Posts Tagged ‘python’

How to web scrape (in Python)

11/09/2012

Some day, even in a life of a desktop programmer (such as myself), comes a day when he wants to data mine some page, because a given page doesn’t provide any means to search for it. I am referring only to non-confidential material scraping so if you were looking for tips how to hack a page – sorry, that’s not the place to be.

Without further ado I would like to share with you a few tips regarding web scraping in Python.

Opening a page – not as easy as you are used to

There are two ways to open a page: an easy, and a one which is not that easy.

To just open a page you will most probably use urllib2 to invoke urllib2.urlopen("http://www.google.com").read(). That was easy.

Sometimes, though, you will be forced to login to a given page. If you are lucky, the page will use a standard HTTP authentication mechanism – in this case library examples will show you the way. If, however, you are required to use some custom auth. mechanisms, then you will have to play around with POST requests.

Authorization, among other things, is stored in cookies. In order to set some cookies, use:

opener = urllib2.build_opener()
opener.addheaders.append(("Cookie", "foo=0; bar=baz"))
return opener.open("http://www.google.com")

Remember to keep the cookies set by the page, as they are important for, for example, keeping your session-id.

Some pages will not allow you to read them if you don’t supply them with correct (i.e., faked) cookies, like the browser-id. In such cases it’s wise to visit the site beforehand with your browser, and determine the required cookies.

Parsing = bread & butter

When you finally get your page in a nice unicode string, it’s time to scrape it. Manual parsing is not advised, thus we shall use a library.

Library that you might here a lot about is lxml. While this is generally a great library (which we will use, indirectly) I do not recommend it. The reason for that, is that it cannot parse a incorrectly created HTML pages, which there are a lot. lxml documentation presents ways of dealing with badly formatted pages, but, alas, I wasn’t able to force lxml to read my pages.

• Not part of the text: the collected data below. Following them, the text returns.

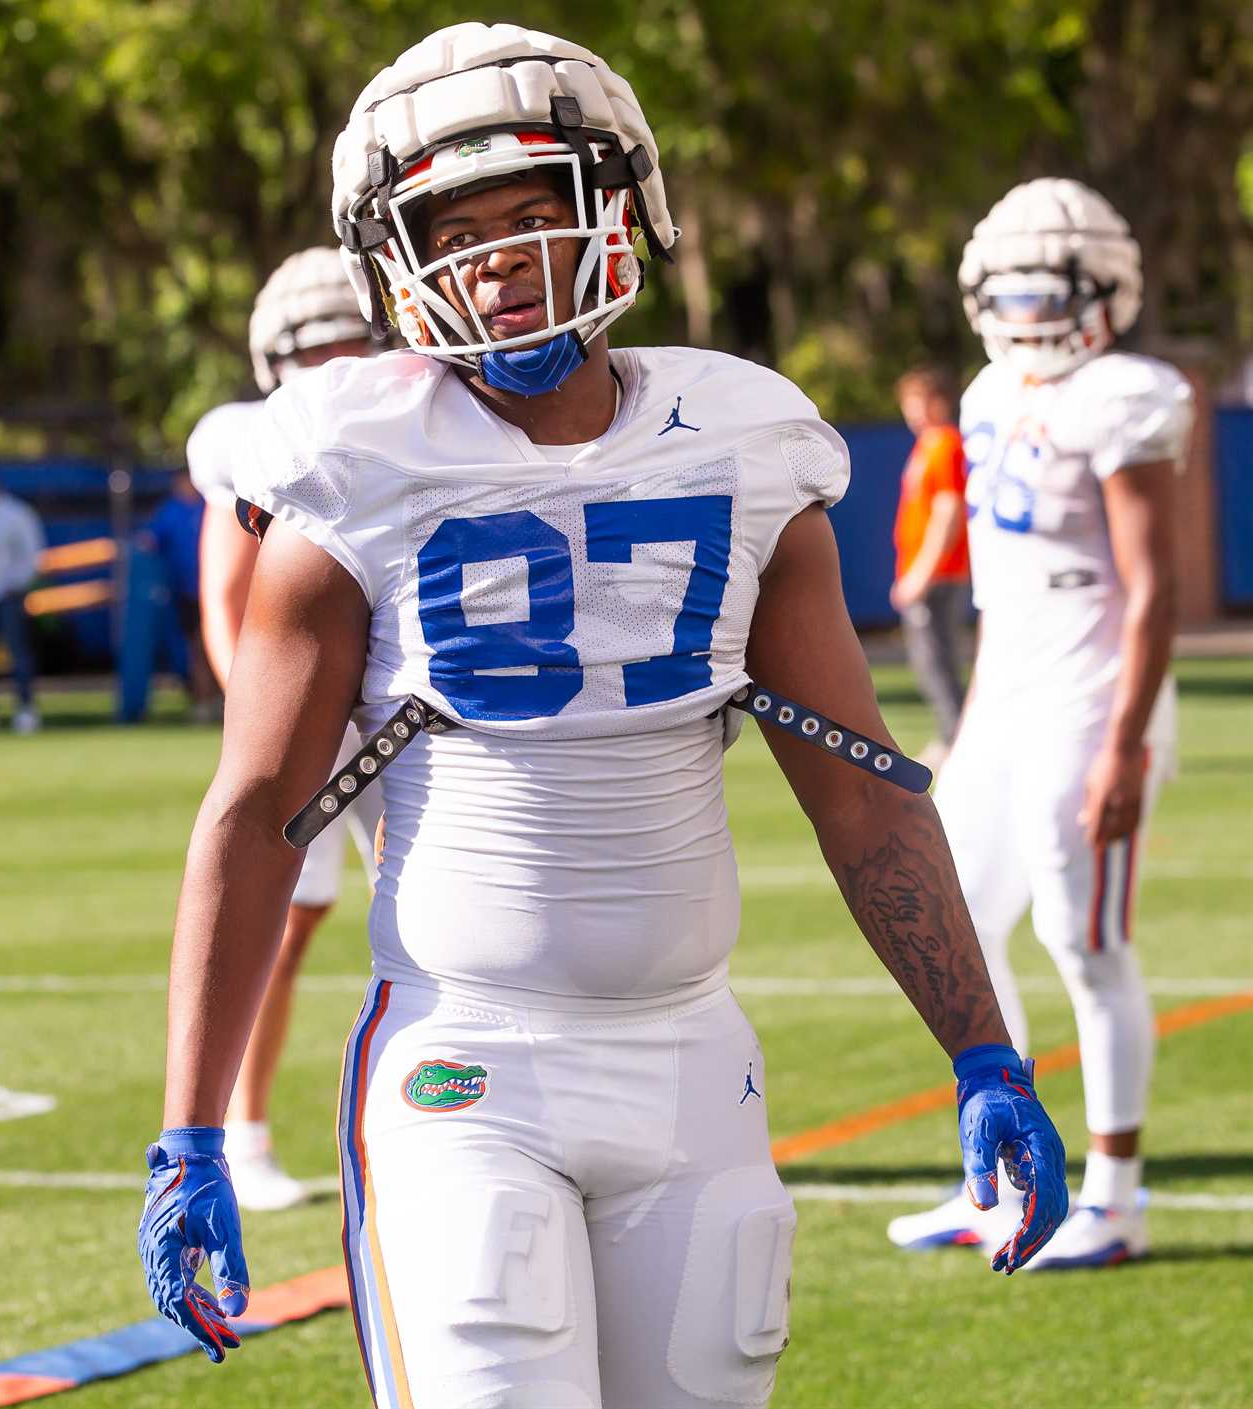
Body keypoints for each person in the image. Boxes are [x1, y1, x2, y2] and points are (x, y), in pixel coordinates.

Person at [138, 26, 1067, 1406]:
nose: (500, 259)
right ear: (393, 263)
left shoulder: (742, 439)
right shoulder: (352, 461)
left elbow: (862, 791)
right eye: (455, 231)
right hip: (464, 1070)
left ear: (619, 216)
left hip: (695, 1065)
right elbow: (259, 816)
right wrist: (190, 1135)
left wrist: (982, 1046)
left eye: (531, 215)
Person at [886, 178, 1193, 1269]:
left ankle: (1113, 1194)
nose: (1021, 308)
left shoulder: (1125, 393)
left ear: (1098, 289)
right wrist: (970, 728)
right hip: (1008, 695)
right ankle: (1001, 1178)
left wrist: (1121, 741)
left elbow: (1150, 589)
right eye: (1004, 286)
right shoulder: (979, 394)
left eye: (1041, 285)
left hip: (1088, 698)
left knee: (1083, 940)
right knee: (958, 928)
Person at [183, 248, 385, 1209]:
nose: (342, 362)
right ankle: (240, 1132)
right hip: (317, 725)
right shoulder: (250, 437)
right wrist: (267, 739)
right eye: (324, 346)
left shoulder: (433, 422)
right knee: (281, 924)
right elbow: (227, 600)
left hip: (406, 716)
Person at [890, 366, 970, 764]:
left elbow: (948, 509)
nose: (913, 412)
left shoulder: (945, 444)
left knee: (935, 659)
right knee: (929, 659)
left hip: (938, 573)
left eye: (919, 402)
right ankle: (954, 735)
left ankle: (957, 738)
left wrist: (922, 571)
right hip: (926, 569)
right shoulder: (927, 445)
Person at [141, 469, 220, 721]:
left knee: (213, 645)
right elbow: (149, 541)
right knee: (198, 648)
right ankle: (204, 701)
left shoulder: (213, 507)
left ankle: (217, 699)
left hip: (215, 589)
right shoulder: (171, 511)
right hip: (187, 593)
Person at [0, 467, 44, 734]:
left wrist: (15, 585)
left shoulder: (15, 514)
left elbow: (32, 554)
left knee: (17, 653)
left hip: (7, 595)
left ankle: (26, 708)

Best library, so far, for page scraping that I’ve found is the BeautifulSoup. This is a very nice library that allows to parse even the worse pages. Parsing pages with it is very convenient so RTFM and start rolling!

One important notice: for Python 2.x it’s recommended that you install lxml and let it be used by the BS. I’ve done some performance checks and the html.parser-based solution (default) is much slower. For a just a few simple html searches, the lxml was 10% faster. You can imagine how much faster the lxml will be if you are to do more parsing, on larger pages. In Python 3.x the html.parser got much better and you can safely use it instead of lxml.

Performance issues? Threads to the rescue!

Scraping one page is fast. In just a few seconds you can data mine all the interesting data. But what if you want to scrape thousands of them? Now we are talking!

Careful profiling revealed that 50% time of execution is lost during fetching the page. During time, our processor is sleeping. We can’t allow that. To gain a HUGE speed up, I used multiple worker threads where each thread was processing one page at a time. Due to this, I’ve measured a 11x performance increase!

I’ve also tried to fight GIL by using processes instead of threads. The results were unsatisfactory. The reason for that, AFAIK, is the little Python code that is concurrently being run by several threads. For computation-heavy algorithms processes might be of a great help, but in my case the additional cost of keeping processes alive was bigger than the potential gain.

When mining a lot of data, you might run into a problem of creating multiple output files as using single sqlite database or single file will result in either an exception or corrupted data, when running multiple threads. I’ve once created ~100k output files, and believe me: it wasn’t a pretty sight. Eclipse died, bash required me to incorporate some hacks to avoid too long argument list problem, and everything went to hell. To solve this I’ve used the concurrent Queue. This allowed my multiple worker threads to concurrently put their output strings, while the queue handler (running on yet another thread) wrote the strings to single output file.

If you ever start optimizing your page scraper, then remember to use time.time() instead of time.clock(). The latter one measures the processor time, whereas idle waiting is a big part of whole scraping process.